I would like to start by saying thank you for taking the time to read this, it means a lot to me. I want to tell you a little about myself.
I had a really great childhood, and my parents always went well beyond my needs and wants. Although I remember feeling like I didn’t fit in anywhere, I don’t recall a time in my life that I was truly happy. I always felt like I had this void in me that nothing would fill. I tried everything; sports, art, music. I felt empty until the day came when I had my first drink. I remember being with the neighborhood kids, and all of a sudden I felt okay. I thought I had found an area where I belonged, I could feel that void closing and all of a sudden I had friends. The more I drank the happier I felt, it was euphoric. I remember thinking to myself, “This is how I want to feel for the rest of my life” and so I made it a point to drink as often as I could. It didn’t take long for my drinking habits to push everyone away. I had no friends left, I was fighting with my parents, and I hated who I had become. I blamed God for all of it.

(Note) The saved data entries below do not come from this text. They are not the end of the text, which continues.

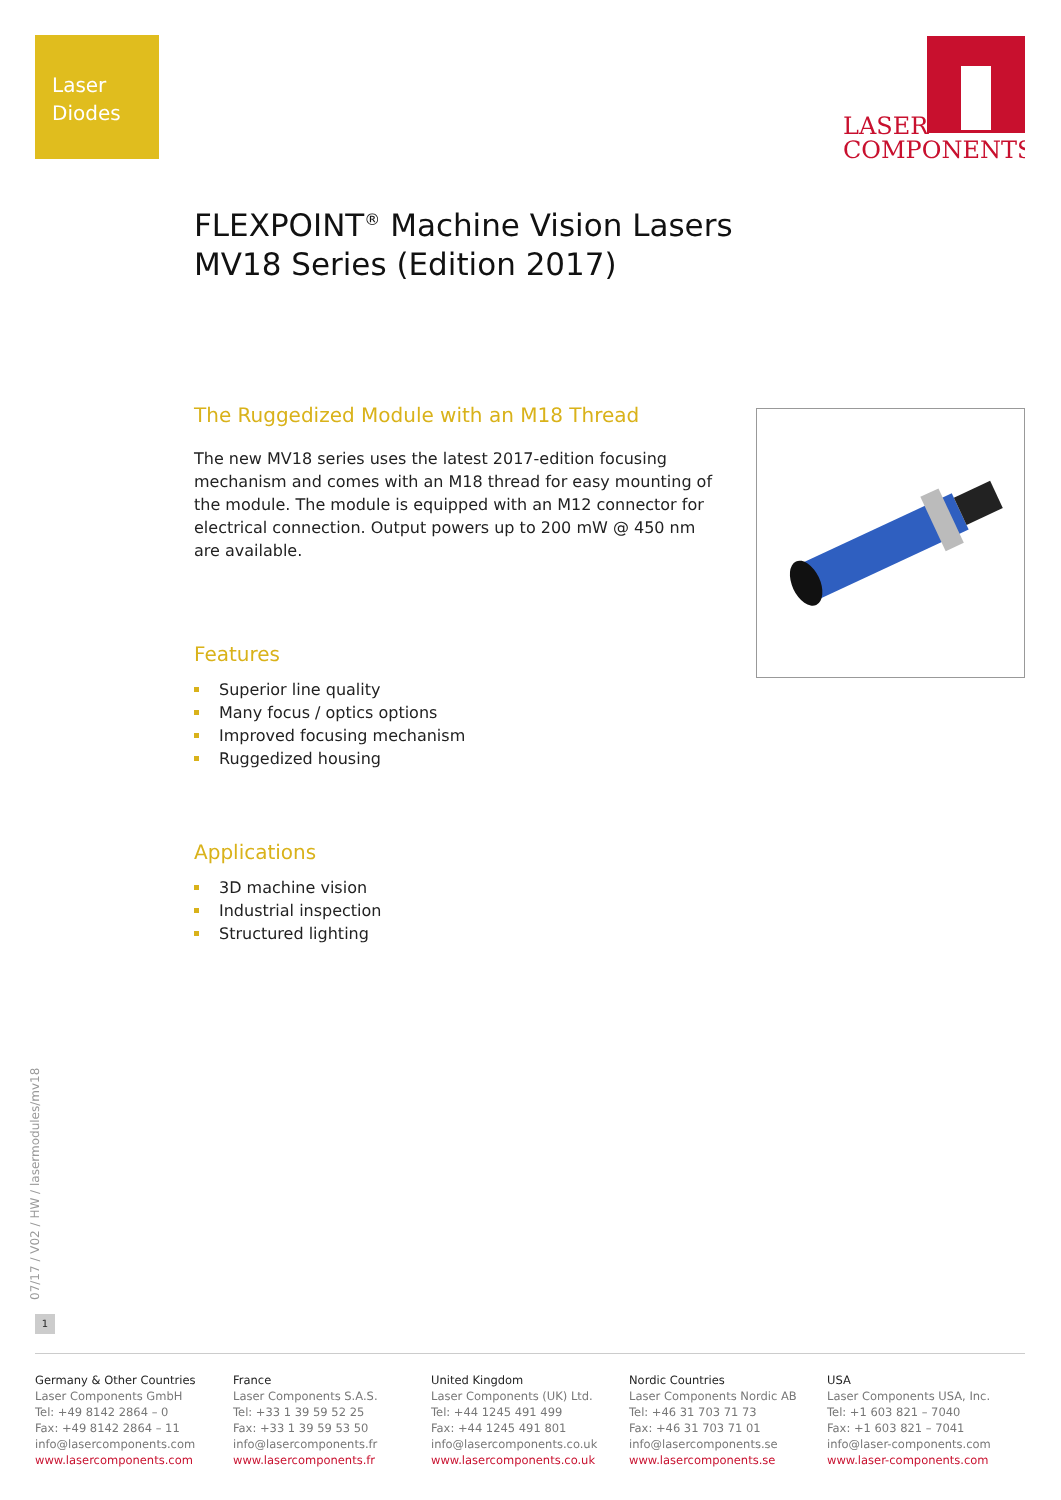Laser
Diodes
LASER
COMPONENTS
FLEXPOINT<sup>®</sup> Machine Vision Lasers
MV18 Series (Edition 2017)
The Ruggedized Module with an M18 Thread
The new MV18 series uses the latest 2017-edition focusing mechanism and comes with an M18 thread for easy mounting of the module. The module is equipped with an M12 connector for electrical connection. Output powers up to 200 mW @ 450 nm are available.
Features
Superior line quality
Many focus / optics options
Improved focusing mechanism
Ruggedized housing
Applications
3D machine vision
Industrial inspection
Structured lighting
07/17 / V02 / HW / lasermodules/mv18
1
Germany & Other Countries
Laser Components GmbH
Tel: +49 8142 2864 – 0
Fax: +49 8142 2864 – 11
info@lasercomponents.com
www.lasercomponents.com
France
Laser Components S.A.S.
Tel: +33 1 39 59 52 25
Fax: +33 1 39 59 53 50
info@lasercomponents.fr
www.lasercomponents.fr
United Kingdom
Laser Components (UK) Ltd.
Tel: +44 1245 491 499
Fax: +44 1245 491 801
info@lasercomponents.co.uk
www.lasercomponents.co.uk
Nordic Countries
Laser Components Nordic AB
Tel: +46 31 703 71 73
Fax: +46 31 703 71 01
info@lasercomponents.se
www.lasercomponents.se
USA
Laser Components USA, Inc.
Tel: +1 603 821 – 7040
Fax: +1 603 821 – 7041
info@laser-components.com
www.laser-components.com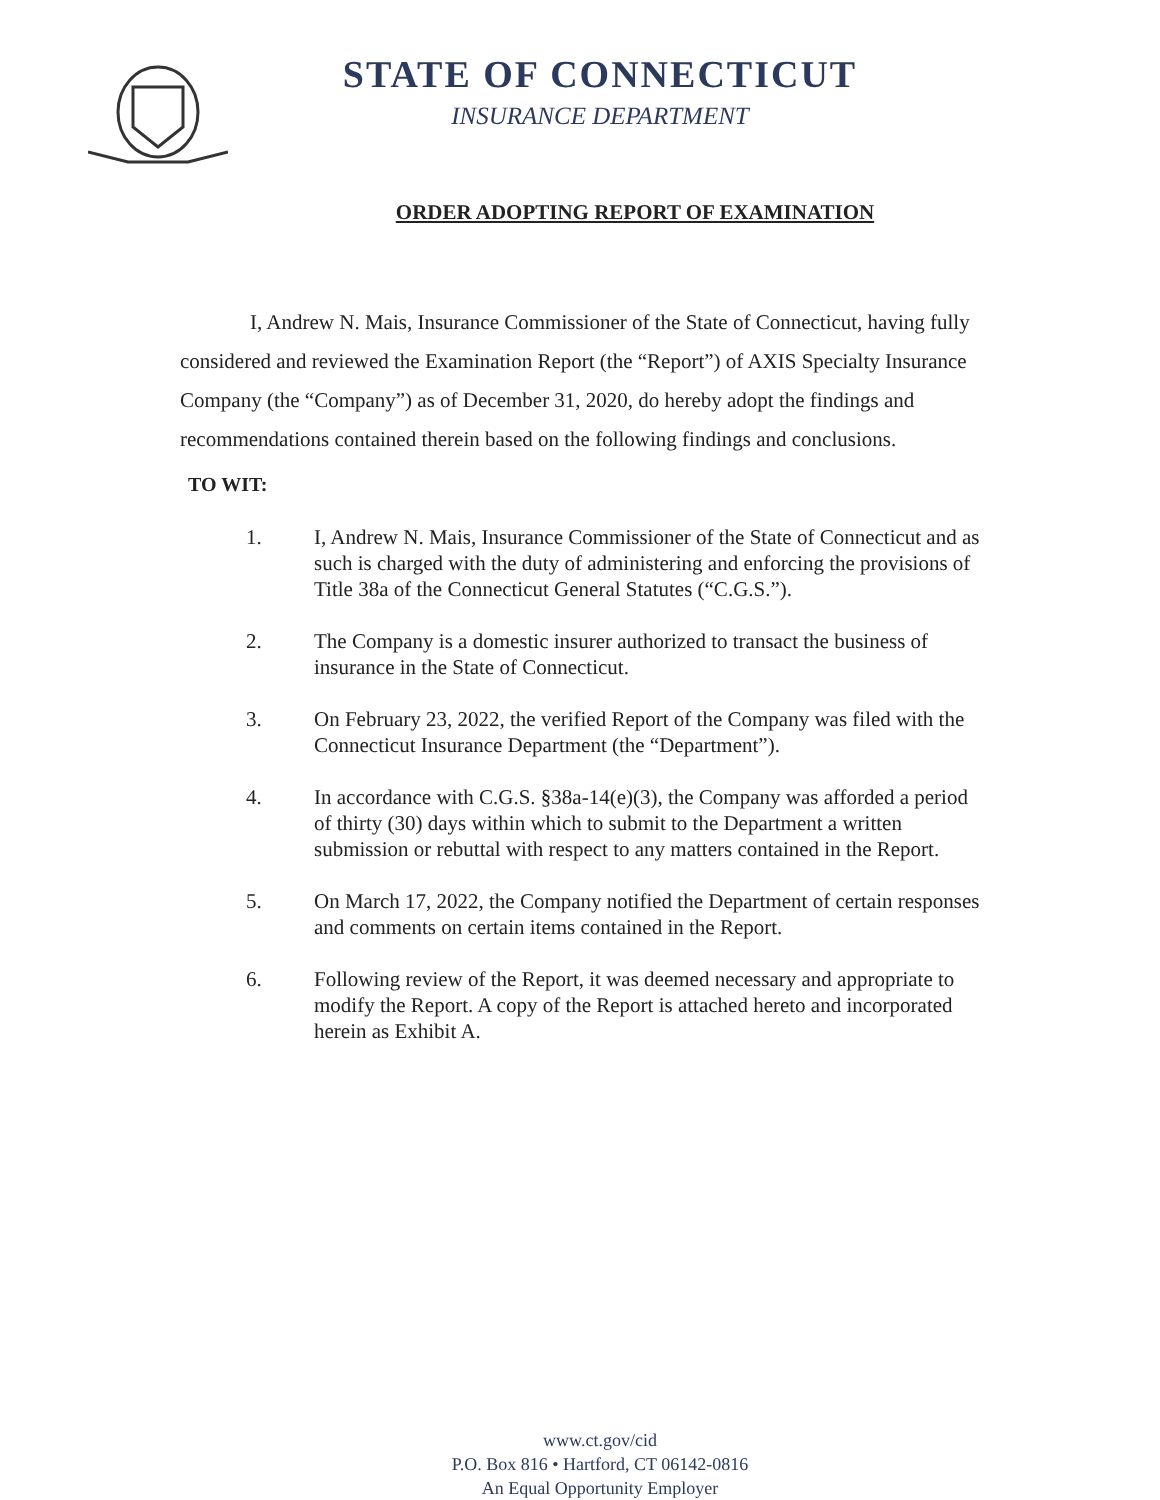STATE OF CONNECTICUT
INSURANCE DEPARTMENT
ORDER ADOPTING REPORT OF EXAMINATION
I, Andrew N. Mais, Insurance Commissioner of the State of Connecticut, having fully considered and reviewed the Examination Report (the “Report”) of AXIS Specialty Insurance Company (the “Company”) as of December 31, 2020, do hereby adopt the findings and recommendations contained therein based on the following findings and conclusions.
TO WIT:
1. I, Andrew N. Mais, Insurance Commissioner of the State of Connecticut and as such is charged with the duty of administering and enforcing the provisions of Title 38a of the Connecticut General Statutes (“C.G.S.”).
2. The Company is a domestic insurer authorized to transact the business of insurance in the State of Connecticut.
3. On February 23, 2022, the verified Report of the Company was filed with the Connecticut Insurance Department (the “Department”).
4. In accordance with C.G.S. §38a-14(e)(3), the Company was afforded a period of thirty (30) days within which to submit to the Department a written submission or rebuttal with respect to any matters contained in the Report.
5. On March 17, 2022, the Company notified the Department of certain responses and comments on certain items contained in the Report.
6. Following review of the Report, it was deemed necessary and appropriate to modify the Report. A copy of the Report is attached hereto and incorporated herein as Exhibit A.
www.ct.gov/cid
P.O. Box 816 • Hartford, CT 06142-0816
An Equal Opportunity Employer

During my sophomore year in college, I asked my parents for help, I knew I was in a rabbit hole and I couldn't get myself out. We tried countless treatment centers and therapists, I just didn’t get it. We blew through my college fund and my mom even took out a loan to keep me in sober living. Unfortunately, that didn’t last long and I left my parents with no choice but to let go and hope that I made it out alive. I spent the next few months homeless in Asheville, NC. The longer I was there, the further down the hole I went. I was using any drugs I could get my hands on. I woke up one morning and found myself sharing a bed with my deceased fiance. I had hit rock bottom, and I decided that I didn’t and wouldn’t live that way anymore. I wanted to try treatment again. I was finally willing to be sober.
I was able to pay my way through a program in Atlanta, GA. There I learned how to believe in a higher power, communicate and work through my feelings. Finally, a place where I belong, where I have friends, and the love of the group that fills the void in me. Two years later, I’m happy with myself. I'm in a place in my life where I want to keep pushing myself to achieve bigger and better things. The next big goal is to finish the degree I started four years ago. With two years sober, I am graduating from my program. I have been fully self-supporting while working full time. I will finally have enough time to go back to college. I have applied to transfer to a local university to finish my bachelor's degree.
While I’m in school I would like to give back by reaching out to the struggling youth in Georgia schools in hopes of connecting with them through my story. Let's help each other achieve our biggest dreams and stop the youth substance use disorder.
Thank you so much for your support!
Sober & Free,
Stay strong! Recovery can happen at the least expected time.